With six days left in the Major League Baseball regular season, the league and its fans are reaping the benefits of an expanded playoff system.
New for the 2012 season, two additional Wild Card spots – one in each league – guarantee 10 teams a shot at the World Series come October instead of just eight.
Meant to increase the amount of meaningful baseball late in the season and spurn additional interest in the sport as many teams’ playoff hopes dwindle, the expanded playoff is having its desired effect.
As of Wednesday afternoon, eight American League teams are still in the running for five playoff spots, even the least likely of which have a legitimate shot at prolonging its season.
The Detroit Tigers and the Chicago White Sox are currently tied for the lead in the AL Central, and the Baltimore Orioles are just 1.5 games back of the New York Yankees in the AL East.
With the AL East once again the strongest division in baseball — although paced by a different mix of teams than it was in the past — the Orioles and Yankees both look destined for postseason baseball unless either tanks in the final week of the regular season. Whoever finishes with the second-best record in the division will almost certainly earn a Wild Card spot, and there’s still an outside chance the surging Tampa Bay Rays claim the new Wild Card playoff berth.
The Rays and Orioles finish their regular seasons with three-game series that could determine the playoff destinies of teams across the league.
Keeping a watchful eye on the series will be the Oakland Athletics, who are currently four games back of the Texas Rangers in the AL West and in line for the second Wild Card slot. The Los Angeles Angels, winners of four straight and two games behind the Athletics in the Wild Card standings, could crash the party in Oakland and steal a trip to the playoffs in the waning days of the regular season.
If I were a betting man, I’d pick the Yankees, Tigers and Rangers to win their respective divisions, with the Orioles and Athletics — the surprise teams of 2012 — earning the AL Wild Cards.
In the National League, five teams are locked into the playoffs, with the Cincinnati Reds and San Francisco Giants already clinching the NL Central and NL West respectively. The Washington Nationals and Atlanta Braves also know their seasons will last into October.

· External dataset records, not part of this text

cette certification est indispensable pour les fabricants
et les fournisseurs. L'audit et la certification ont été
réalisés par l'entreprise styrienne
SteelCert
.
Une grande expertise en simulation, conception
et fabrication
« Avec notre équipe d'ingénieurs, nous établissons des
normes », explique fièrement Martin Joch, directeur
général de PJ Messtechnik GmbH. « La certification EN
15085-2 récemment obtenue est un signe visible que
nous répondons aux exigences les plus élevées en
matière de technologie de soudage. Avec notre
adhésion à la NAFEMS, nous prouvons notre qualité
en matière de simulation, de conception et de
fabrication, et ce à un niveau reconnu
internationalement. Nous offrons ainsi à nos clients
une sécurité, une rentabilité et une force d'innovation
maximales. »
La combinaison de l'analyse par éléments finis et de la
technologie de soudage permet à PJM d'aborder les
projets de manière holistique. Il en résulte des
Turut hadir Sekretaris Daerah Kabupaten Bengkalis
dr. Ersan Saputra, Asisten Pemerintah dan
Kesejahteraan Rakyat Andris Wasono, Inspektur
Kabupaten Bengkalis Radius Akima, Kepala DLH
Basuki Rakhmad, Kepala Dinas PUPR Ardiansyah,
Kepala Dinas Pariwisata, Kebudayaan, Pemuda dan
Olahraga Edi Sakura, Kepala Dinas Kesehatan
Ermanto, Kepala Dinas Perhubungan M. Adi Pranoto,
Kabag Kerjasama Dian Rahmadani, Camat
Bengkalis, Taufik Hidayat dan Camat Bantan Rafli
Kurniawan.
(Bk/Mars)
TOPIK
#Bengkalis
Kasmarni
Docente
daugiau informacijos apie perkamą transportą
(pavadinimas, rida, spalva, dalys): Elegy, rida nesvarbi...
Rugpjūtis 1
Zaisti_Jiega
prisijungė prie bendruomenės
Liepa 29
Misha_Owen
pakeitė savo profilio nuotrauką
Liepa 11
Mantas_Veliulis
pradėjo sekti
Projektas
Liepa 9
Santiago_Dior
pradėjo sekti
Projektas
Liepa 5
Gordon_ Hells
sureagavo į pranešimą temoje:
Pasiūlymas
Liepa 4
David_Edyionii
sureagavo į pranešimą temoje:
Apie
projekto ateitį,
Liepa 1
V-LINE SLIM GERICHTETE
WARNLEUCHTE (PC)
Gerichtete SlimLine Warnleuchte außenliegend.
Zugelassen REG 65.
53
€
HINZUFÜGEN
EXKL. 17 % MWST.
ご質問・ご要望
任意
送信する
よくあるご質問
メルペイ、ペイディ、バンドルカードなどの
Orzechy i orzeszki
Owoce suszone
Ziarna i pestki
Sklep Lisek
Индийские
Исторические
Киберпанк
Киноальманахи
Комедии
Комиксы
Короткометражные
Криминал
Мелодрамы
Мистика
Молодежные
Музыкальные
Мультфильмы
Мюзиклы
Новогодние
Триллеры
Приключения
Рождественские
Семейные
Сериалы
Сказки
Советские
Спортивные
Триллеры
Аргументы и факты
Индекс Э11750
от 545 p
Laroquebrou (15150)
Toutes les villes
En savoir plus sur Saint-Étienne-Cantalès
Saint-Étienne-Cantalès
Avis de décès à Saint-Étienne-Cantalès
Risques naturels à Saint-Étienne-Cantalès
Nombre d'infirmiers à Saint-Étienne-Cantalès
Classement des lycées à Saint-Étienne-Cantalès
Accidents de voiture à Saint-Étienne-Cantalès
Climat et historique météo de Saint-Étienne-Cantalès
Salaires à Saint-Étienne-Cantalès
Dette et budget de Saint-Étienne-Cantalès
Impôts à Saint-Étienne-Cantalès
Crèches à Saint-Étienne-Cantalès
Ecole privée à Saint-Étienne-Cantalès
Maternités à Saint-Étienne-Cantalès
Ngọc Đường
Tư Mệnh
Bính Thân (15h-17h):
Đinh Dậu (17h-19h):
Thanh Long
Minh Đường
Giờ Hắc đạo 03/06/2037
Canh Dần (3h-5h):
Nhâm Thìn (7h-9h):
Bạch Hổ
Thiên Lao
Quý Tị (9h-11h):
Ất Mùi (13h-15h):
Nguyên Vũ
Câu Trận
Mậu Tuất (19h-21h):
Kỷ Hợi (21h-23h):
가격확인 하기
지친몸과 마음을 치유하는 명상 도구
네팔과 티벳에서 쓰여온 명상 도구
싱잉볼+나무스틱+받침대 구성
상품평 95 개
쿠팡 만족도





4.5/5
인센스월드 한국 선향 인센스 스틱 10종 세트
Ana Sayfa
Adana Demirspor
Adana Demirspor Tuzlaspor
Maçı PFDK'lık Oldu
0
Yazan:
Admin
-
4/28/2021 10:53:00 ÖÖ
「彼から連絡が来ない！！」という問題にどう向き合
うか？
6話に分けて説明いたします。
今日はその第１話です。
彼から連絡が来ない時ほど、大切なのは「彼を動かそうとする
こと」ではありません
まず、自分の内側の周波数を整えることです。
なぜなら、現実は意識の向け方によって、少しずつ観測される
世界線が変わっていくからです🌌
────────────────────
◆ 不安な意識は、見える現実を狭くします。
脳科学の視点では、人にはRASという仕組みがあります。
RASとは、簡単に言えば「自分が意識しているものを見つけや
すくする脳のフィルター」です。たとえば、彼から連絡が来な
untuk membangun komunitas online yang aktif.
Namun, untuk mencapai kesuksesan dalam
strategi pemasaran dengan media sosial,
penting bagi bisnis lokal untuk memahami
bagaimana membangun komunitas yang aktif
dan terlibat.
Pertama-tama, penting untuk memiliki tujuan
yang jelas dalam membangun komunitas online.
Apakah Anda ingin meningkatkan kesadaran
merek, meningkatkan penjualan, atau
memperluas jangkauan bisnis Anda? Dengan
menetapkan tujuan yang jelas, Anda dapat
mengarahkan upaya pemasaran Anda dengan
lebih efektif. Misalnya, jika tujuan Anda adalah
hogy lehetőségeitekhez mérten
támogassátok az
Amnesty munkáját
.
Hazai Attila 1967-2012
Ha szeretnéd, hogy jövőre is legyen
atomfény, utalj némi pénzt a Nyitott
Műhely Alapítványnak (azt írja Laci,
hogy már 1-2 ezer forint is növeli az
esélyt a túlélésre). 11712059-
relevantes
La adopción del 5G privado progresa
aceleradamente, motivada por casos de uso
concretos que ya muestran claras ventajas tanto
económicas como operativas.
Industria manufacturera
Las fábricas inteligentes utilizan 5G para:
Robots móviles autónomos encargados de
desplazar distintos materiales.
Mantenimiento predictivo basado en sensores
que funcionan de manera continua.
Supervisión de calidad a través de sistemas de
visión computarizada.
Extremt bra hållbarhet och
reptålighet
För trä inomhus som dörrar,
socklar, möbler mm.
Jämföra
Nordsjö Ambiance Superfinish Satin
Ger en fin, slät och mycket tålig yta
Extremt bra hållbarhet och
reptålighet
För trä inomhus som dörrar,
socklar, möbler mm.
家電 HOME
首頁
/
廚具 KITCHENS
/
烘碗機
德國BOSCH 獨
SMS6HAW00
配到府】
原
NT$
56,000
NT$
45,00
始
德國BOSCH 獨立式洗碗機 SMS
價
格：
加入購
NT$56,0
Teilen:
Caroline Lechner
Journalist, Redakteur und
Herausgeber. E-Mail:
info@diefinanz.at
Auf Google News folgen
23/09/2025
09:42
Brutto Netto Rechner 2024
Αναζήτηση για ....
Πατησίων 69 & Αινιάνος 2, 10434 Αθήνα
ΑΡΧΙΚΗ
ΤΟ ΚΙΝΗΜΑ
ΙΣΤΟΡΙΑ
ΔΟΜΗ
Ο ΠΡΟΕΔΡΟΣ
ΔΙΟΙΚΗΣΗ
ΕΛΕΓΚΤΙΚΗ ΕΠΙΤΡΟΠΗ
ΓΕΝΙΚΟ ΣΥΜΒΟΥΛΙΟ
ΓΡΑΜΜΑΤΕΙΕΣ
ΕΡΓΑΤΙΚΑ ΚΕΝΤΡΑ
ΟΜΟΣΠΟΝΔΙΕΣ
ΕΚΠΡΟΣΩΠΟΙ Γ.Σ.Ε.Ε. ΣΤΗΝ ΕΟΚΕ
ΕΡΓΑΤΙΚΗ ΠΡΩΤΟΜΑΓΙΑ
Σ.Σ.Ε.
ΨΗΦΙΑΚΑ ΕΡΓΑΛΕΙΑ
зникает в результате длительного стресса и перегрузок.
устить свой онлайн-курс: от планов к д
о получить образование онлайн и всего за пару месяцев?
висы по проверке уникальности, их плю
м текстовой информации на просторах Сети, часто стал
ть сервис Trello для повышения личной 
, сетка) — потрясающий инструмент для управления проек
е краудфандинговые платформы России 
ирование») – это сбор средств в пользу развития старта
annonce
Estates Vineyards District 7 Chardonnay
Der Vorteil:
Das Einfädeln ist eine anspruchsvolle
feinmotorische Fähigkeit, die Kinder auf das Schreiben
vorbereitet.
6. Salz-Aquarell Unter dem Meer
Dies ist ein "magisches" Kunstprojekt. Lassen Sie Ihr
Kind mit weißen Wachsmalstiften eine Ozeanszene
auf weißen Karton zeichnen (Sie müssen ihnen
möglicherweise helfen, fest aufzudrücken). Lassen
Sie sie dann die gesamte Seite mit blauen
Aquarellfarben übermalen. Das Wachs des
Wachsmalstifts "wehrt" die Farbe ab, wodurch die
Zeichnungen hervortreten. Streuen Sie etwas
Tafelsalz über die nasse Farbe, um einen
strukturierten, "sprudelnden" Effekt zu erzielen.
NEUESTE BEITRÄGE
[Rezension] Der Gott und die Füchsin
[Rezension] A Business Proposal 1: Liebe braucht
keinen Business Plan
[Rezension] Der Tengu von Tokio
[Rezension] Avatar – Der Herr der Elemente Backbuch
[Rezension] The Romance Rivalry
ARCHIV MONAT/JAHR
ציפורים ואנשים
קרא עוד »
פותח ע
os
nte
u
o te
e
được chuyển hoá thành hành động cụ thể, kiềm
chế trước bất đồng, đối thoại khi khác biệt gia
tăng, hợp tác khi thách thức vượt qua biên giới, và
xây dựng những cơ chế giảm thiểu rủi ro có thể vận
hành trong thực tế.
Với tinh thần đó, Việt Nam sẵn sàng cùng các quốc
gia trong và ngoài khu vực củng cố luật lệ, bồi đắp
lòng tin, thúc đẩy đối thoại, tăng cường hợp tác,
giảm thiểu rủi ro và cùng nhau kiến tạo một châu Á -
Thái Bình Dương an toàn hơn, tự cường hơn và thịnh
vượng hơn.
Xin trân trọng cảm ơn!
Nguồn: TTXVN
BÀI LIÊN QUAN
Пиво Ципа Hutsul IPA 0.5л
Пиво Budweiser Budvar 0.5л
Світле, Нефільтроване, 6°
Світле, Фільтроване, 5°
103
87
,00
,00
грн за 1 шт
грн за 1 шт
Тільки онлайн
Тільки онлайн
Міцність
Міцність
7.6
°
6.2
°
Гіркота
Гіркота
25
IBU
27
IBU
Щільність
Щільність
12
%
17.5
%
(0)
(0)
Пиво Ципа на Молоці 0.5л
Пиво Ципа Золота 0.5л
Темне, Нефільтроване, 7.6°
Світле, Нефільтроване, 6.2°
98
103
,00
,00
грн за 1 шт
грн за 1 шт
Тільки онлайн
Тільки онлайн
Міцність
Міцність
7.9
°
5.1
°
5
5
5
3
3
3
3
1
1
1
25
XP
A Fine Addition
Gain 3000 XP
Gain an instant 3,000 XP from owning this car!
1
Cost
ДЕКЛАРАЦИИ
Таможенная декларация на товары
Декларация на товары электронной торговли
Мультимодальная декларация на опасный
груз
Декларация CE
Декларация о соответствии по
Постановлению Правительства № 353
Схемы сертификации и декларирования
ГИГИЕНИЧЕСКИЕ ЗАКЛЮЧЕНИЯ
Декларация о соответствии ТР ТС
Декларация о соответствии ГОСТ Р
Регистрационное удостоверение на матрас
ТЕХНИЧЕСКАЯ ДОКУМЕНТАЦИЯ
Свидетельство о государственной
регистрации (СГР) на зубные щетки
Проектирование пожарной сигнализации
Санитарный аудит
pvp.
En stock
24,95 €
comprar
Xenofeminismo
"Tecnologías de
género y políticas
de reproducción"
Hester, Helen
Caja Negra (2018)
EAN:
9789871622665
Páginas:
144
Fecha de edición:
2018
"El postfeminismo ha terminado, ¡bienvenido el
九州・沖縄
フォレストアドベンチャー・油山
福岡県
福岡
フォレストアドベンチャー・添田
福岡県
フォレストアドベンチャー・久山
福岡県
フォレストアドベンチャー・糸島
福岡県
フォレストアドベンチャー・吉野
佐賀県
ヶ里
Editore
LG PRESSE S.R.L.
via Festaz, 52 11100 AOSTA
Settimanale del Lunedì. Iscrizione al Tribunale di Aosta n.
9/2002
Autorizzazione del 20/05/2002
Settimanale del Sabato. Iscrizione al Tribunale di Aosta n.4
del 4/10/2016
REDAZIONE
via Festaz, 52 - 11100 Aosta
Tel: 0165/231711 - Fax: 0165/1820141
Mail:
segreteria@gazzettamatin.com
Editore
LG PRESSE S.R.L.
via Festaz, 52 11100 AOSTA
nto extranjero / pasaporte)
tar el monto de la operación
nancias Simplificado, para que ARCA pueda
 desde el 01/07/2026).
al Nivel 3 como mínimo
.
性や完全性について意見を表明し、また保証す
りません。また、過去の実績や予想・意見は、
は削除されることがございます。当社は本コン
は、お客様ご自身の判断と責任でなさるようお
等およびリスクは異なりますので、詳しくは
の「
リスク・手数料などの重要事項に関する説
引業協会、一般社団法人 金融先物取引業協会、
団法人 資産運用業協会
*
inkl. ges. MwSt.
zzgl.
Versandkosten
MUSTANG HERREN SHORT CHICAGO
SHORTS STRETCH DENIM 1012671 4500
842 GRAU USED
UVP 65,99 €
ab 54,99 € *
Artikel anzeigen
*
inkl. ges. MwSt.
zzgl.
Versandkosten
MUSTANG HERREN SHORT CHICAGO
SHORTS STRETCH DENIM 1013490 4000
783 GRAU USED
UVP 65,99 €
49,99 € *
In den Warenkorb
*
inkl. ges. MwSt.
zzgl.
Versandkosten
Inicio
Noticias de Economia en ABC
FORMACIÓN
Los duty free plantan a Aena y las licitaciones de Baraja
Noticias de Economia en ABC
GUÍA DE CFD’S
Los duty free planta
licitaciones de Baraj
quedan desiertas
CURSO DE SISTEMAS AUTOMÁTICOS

The Nationals will do enough to maintain a four-game lead in the NL East to win the division, and the Braves can coast their way into the postseason after Freddie Freeman knocked a two-run, walk-off home run Tuesday night to clinch a playoff spot.
The Braves prolonged Chipper Jones’ farewell tour, but maybe for just one game, as the two Wild Card teams from each league will play one game for the right to play the division winner with the best regular season record.
Remarkably, five teams could play their way into the playoffs via the new Wild Card, but four of them will have to reel in the defending World Series champion St. Louis Cardinals, who have a 4.5 game lead on the nearest competitor.
The Milwaukee Brewers, Los Angeles Dodgers, Philadelphia Phillies, Arizona Diamondbacks and Pittsburgh Pirates basically need to win each of their remaining games to have a chance, and even that wouldn’t be enough unless they got some help from the Cardinals.
However the remaining playoff spots are filled, a 10-team playoff is better than an eight-team playoff, even if the Wild Card teams don’t make it through their respective divisional series.
The late-September drama has potential to be as good as any in baseball’s history, so soak it up, baseball fans.
Scott Branson is a 22-year-old mass communication senior from Austin, Texas.